TASK DESCRIPTION:
Every record below is to be retyped exactly, with any pictures left out.

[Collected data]
_ _ _

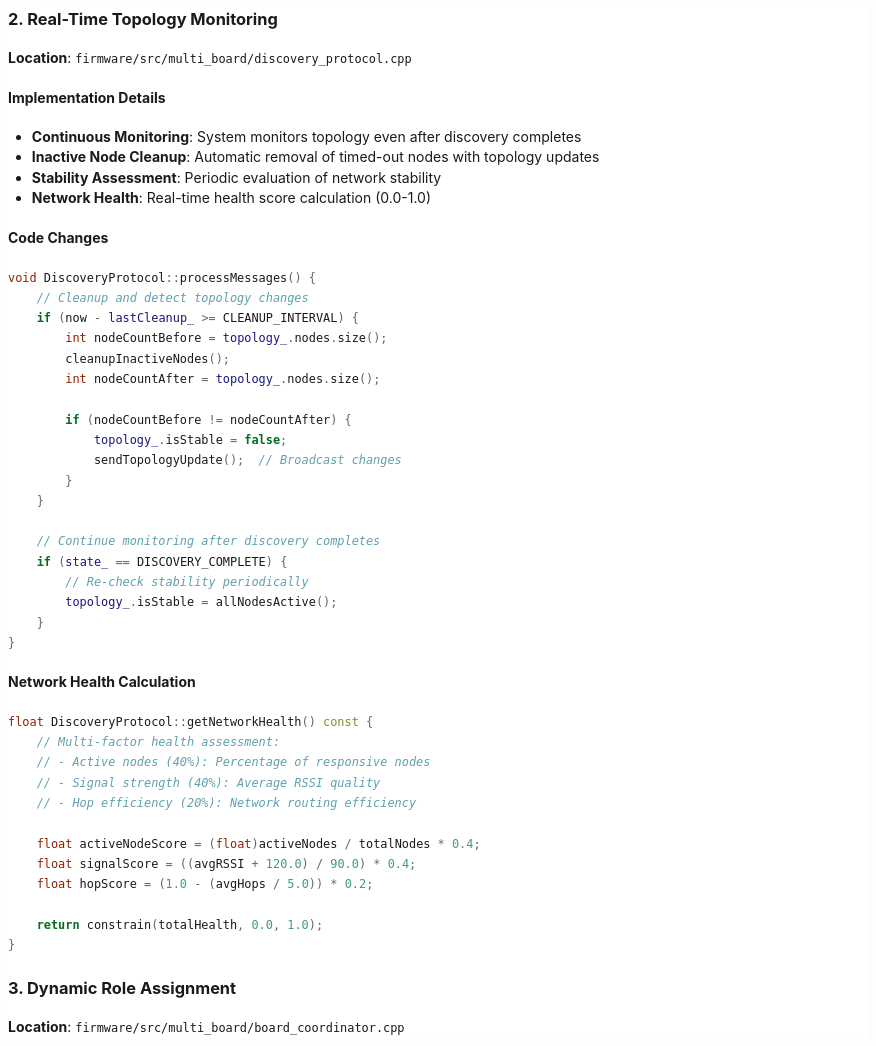 ### 2. Real-Time Topology Monitoring

**Location**: `firmware/src/multi_board/discovery_protocol.cpp`

#### Implementation Details
- **Continuous Monitoring**: System monitors topology even after discovery completes
- **Inactive Node Cleanup**: Automatic removal of timed-out nodes with topology updates
- **Stability Assessment**: Periodic evaluation of network stability
- **Network Health**: Real-time health score calculation (0.0-1.0)

#### Code Changes
```cpp
void DiscoveryProtocol::processMessages() {
    // Cleanup and detect topology changes
    if (now - lastCleanup_ >= CLEANUP_INTERVAL) {
        int nodeCountBefore = topology_.nodes.size();
        cleanupInactiveNodes();
        int nodeCountAfter = topology_.nodes.size();
        
        if (nodeCountBefore != nodeCountAfter) {
            topology_.isStable = false;
            sendTopologyUpdate();  // Broadcast changes
        }
    }
    
    // Continue monitoring after discovery completes
    if (state_ == DISCOVERY_COMPLETE) {
        // Re-check stability periodically
        topology_.isStable = allNodesActive();
    }
}
```

#### Network Health Calculation
```cpp
float DiscoveryProtocol::getNetworkHealth() const {
    // Multi-factor health assessment:
    // - Active nodes (40%): Percentage of responsive nodes
    // - Signal strength (40%): Average RSSI quality
    // - Hop efficiency (20%): Network routing efficiency
    
    float activeNodeScore = (float)activeNodes / totalNodes * 0.4;
    float signalScore = ((avgRSSI + 120.0) / 90.0) * 0.4;
    float hopScore = (1.0 - (avgHops / 5.0)) * 0.2;
    
    return constrain(totalHealth, 0.0, 1.0);
}
```

### 3. Dynamic Role Assignment

**Location**: `firmware/src/multi_board/board_coordinator.cpp`
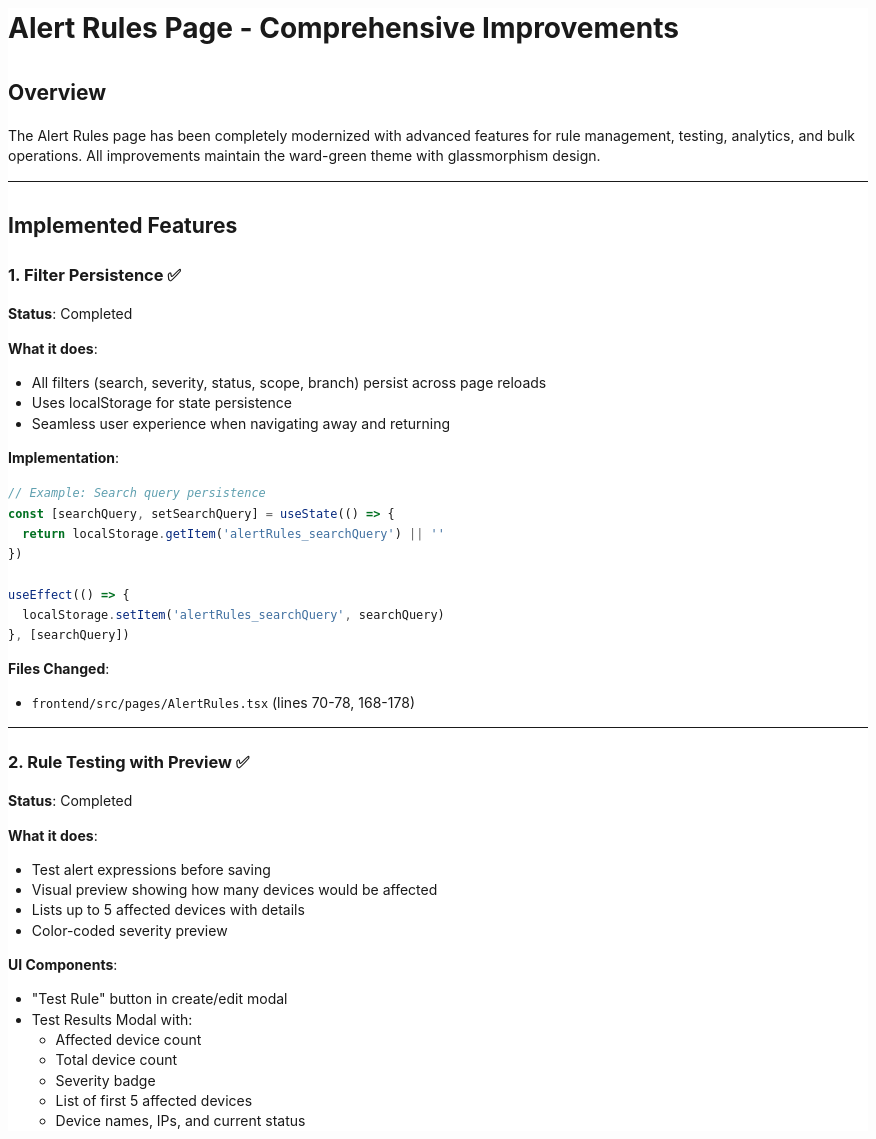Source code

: # Alert Rules Page - Comprehensive Improvements

## Overview
The Alert Rules page has been completely modernized with advanced features for rule management, testing, analytics, and bulk operations. All improvements maintain the ward-green theme with glassmorphism design.

---

## Implemented Features

### 1. Filter Persistence ✅
**Status**: Completed

**What it does**:
- All filters (search, severity, status, scope, branch) persist across page reloads
- Uses localStorage for state persistence
- Seamless user experience when navigating away and returning

**Implementation**:
```typescript
// Example: Search query persistence
const [searchQuery, setSearchQuery] = useState(() => {
  return localStorage.getItem('alertRules_searchQuery') || ''
})

useEffect(() => {
  localStorage.setItem('alertRules_searchQuery', searchQuery)
}, [searchQuery])
```

**Files Changed**:
- `frontend/src/pages/AlertRules.tsx` (lines 70-78, 168-178)

---

### 2. Rule Testing with Preview ✅
**Status**: Completed

**What it does**:
- Test alert expressions before saving
- Visual preview showing how many devices would be affected
- Lists up to 5 affected devices with details
- Color-coded severity preview

**UI Components**:
- "Test Rule" button in create/edit modal
- Test Results Modal with:
  - Affected device count
  - Total device count
  - Severity badge
  - List of first 5 affected devices
  - Device names, IPs, and current status
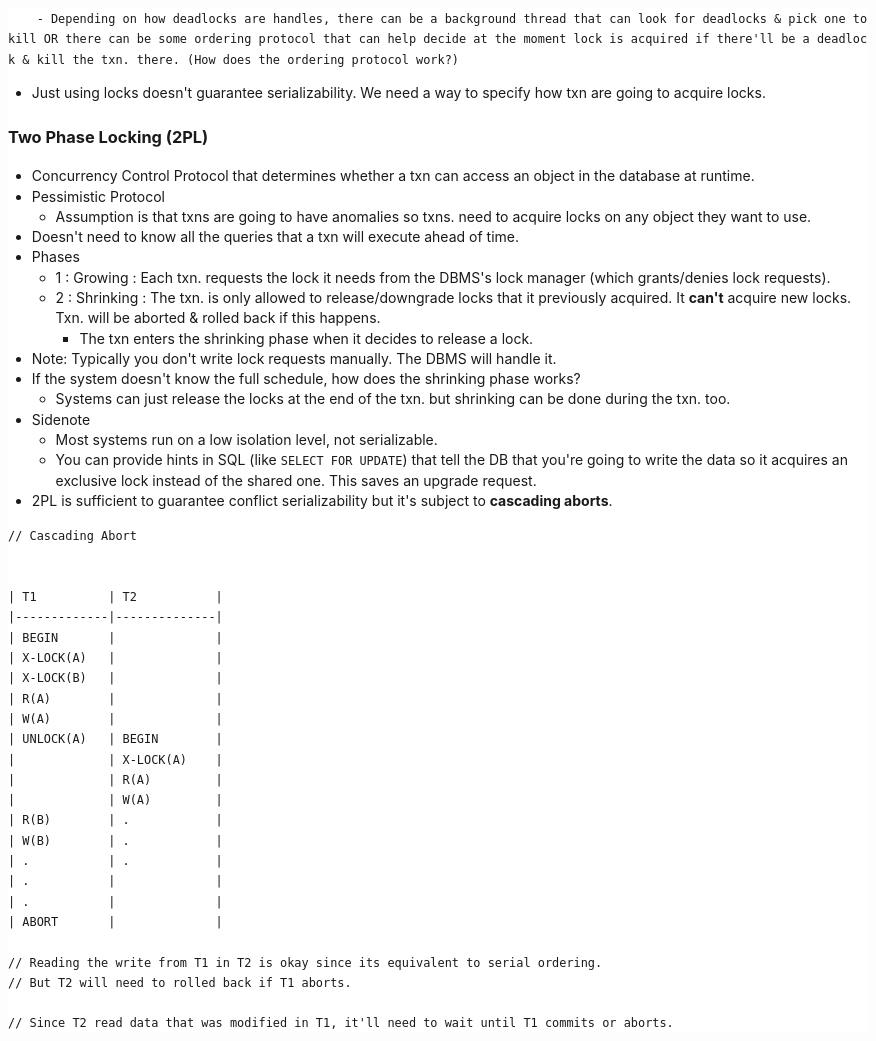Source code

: 		- Depending on how deadlocks are handles, there can be a background thread that can look for deadlocks & pick one to kill OR there can be some ordering protocol that can help decide at the moment lock is acquired if there'll be a deadlock & kill the txn. there. (How does the ordering protocol work?)
- Just using locks doesn't guarantee serializability. We need a way to specify how txn are going to acquire locks.

### Two Phase Locking (2PL)
- Concurrency Control Protocol that determines whether a txn can access an object in the database at runtime.
- Pessimistic Protocol
	- Assumption is that txns are going to have anomalies so txns. need to acquire locks on any object they want to use.
- Doesn't need to know all the queries that a txn will execute ahead of time.
- Phases
	- 1 : Growing : Each txn. requests the lock it needs from the DBMS's lock manager (which grants/denies lock requests).
	- 2 : Shrinking : The txn. is only allowed to release/downgrade locks that it previously acquired. It **can't** acquire new locks. Txn. will be aborted & rolled back if this happens. 
		- The txn enters the shrinking phase when it decides to release a lock.
- Note: Typically you don't write lock requests manually. The DBMS will handle it.
- If the system doesn't know the full schedule, how does the shrinking phase works?
	- Systems can just release the locks at the end of the txn. but shrinking can be done during  the txn. too.
- Sidenote
	- Most systems run on a low isolation level, not serializable.
	- You can provide hints in SQL (like `SELECT FOR UPDATE`) that tell the DB that you're going to write the data so it acquires an exclusive lock instead of the shared one. This saves an upgrade request.
- 2PL is sufficient to guarantee conflict serializability but it's subject to **cascading aborts**.

```
// Cascading Abort


| T1          | T2           |
|-------------|--------------|
| BEGIN       |              |
| X-LOCK(A)   |              |
| X-LOCK(B)   |              |
| R(A)        |              |
| W(A)        |              |
| UNLOCK(A)   | BEGIN        |
|             | X-LOCK(A)    |
|             | R(A)         | 
|             | W(A)         |
| R(B)        | .            |
| W(B)        | .            |
| .           | .            |
| .           |              |
| .           |              |
| ABORT       |              |

// Reading the write from T1 in T2 is okay since its equivalent to serial ordering.
// But T2 will need to rolled back if T1 aborts.

// Since T2 read data that was modified in T1, it'll need to wait until T1 commits or aborts.

```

_ _ _

ANSWER TO THE EXERCISE:
 ### 2. Real-Time Topology Monitoring

**Location**: `firmware/src/multi_board/discovery_protocol.cpp`

#### Implementation Details
- **Continuous Monitoring**: System monitors topology even after discovery completes
- **Inactive Node Cleanup**: Automatic removal of timed-out nodes with topology updates
- **Stability Assessment**: Periodic evaluation of network stability
- **Network Health**: Real-time health score calculation (0.0-1.0)

#### Code Changes
```cpp
void DiscoveryProtocol::processMessages() {
    // Cleanup and detect topology changes
    if (now - lastCleanup_ >= CLEANUP_INTERVAL) {
        int nodeCountBefore = topology_.nodes.size();
        cleanupInactiveNodes();
        int nodeCountAfter = topology_.nodes.size();
        
        if (nodeCountBefore != nodeCountAfter) {
            topology_.isStable = false;
            sendTopologyUpdate();  // Broadcast changes
        }
    }
    
    // Continue monitoring after discovery completes
    if (state_ == DISCOVERY_COMPLETE) {
        // Re-check stability periodically
        topology_.isStable = allNodesActive();
    }
}
```

#### Network Health Calculation
```cpp
float DiscoveryProtocol::getNetworkHealth() const {
    // Multi-factor health assessment:
    // - Active nodes (40%): Percentage of responsive nodes
    // - Signal strength (40%): Average RSSI quality
    // - Hop efficiency (20%): Network routing efficiency
    
    float activeNodeScore = (float)activeNodes / totalNodes * 0.4;
    float signalScore = ((avgRSSI + 120.0) / 90.0) * 0.4;
    float hopScore = (1.0 - (avgHops / 5.0)) * 0.2;
    
    return constrain(totalHealth, 0.0, 1.0);
}
```

### 3. Dynamic Role Assignment

**Location**: `firmware/src/multi_board/board_coordinator.cpp`
Source code

: # Alert Rules Page - Comprehensive Improvements

## Overview
The Alert Rules page has been completely modernized with advanced features for rule management, testing, analytics, and bulk operations. All improvements maintain the ward-green theme with glassmorphism design.

---

## Implemented Features

### 1. Filter Persistence ✅
**Status**: Completed

**What it does**:
- All filters (search, severity, status, scope, branch) persist across page reloads
- Uses localStorage for state persistence
- Seamless user experience when navigating away and returning

**Implementation**:
```typescript
// Example: Search query persistence
const [searchQuery, setSearchQuery] = useState(() => {
  return localStorage.getItem('alertRules_searchQuery') || ''
})

useEffect(() => {
  localStorage.setItem('alertRules_searchQuery', searchQuery)
}, [searchQuery])
```

**Files Changed**:
- `frontend/src/pages/AlertRules.tsx` (lines 70-78, 168-178)

---

### 2. Rule Testing with Preview ✅
**Status**: Completed

**What it does**:
- Test alert expressions before saving
- Visual preview showing how many devices would be affected
- Lists up to 5 affected devices with details
- Color-coded severity preview

**UI Components**:
- "Test Rule" button in create/edit modal
- Test Results Modal with:
  - Affected device count
  - Total device count
  - Severity badge
  - List of first 5 affected devices
  - Device names, IPs, and current status
Source code

: 		- Depending on how deadlocks are handles, there can be a background thread that can look for deadlocks & pick one to kill OR there can be some ordering protocol that can help decide at the moment lock is acquired if there'll be a deadlock & kill the txn. there. (How does the ordering protocol work?)
- Just using locks doesn't guarantee serializability. We need a way to specify how txn are going to acquire locks.

### Two Phase Locking (2PL)
- Concurrency Control Protocol that determines whether a txn can access an object in the database at runtime.
- Pessimistic Protocol
	- Assumption is that txns are going to have anomalies so txns. need to acquire locks on any object they want to use.
- Doesn't need to know all the queries that a txn will execute ahead of time.
- Phases
	- 1 : Growing : Each txn. requests the lock it needs from the DBMS's lock manager (which grants/denies lock requests).
	- 2 : Shrinking : The txn. is only allowed to release/downgrade locks that it previously acquired. It **can't** acquire new locks. Txn. will be aborted & rolled back if this happens. 
		- The txn enters the shrinking phase when it decides to release a lock.
- Note: Typically you don't write lock requests manually. The DBMS will handle it.
- If the system doesn't know the full schedule, how does the shrinking phase works?
	- Systems can just release the locks at the end of the txn. but shrinking can be done during  the txn. too.
- Sidenote
	- Most systems run on a low isolation level, not serializable.
	- You can provide hints in SQL (like `SELECT FOR UPDATE`) that tell the DB that you're going to write the data so it acquires an exclusive lock instead of the shared one. This saves an upgrade request.
- 2PL is sufficient to guarantee conflict serializability but it's subject to **cascading aborts**.

```
// Cascading Abort


| T1          | T2           |
|-------------|--------------|
| BEGIN       |              |
| X-LOCK(A)   |              |
| X-LOCK(B)   |              |
| R(A)        |              |
| W(A)        |              |
| UNLOCK(A)   | BEGIN        |
|             | X-LOCK(A)    |
|             | R(A)         | 
|             | W(A)         |
| R(B)        | .            |
| W(B)        | .            |
| .           | .            |
| .           |              |
| .           |              |
| ABORT       |              |

// Reading the write from T1 in T2 is okay since its equivalent to serial ordering.
// But T2 will need to rolled back if T1 aborts.

// Since T2 read data that was modified in T1, it'll need to wait until T1 commits or aborts.

```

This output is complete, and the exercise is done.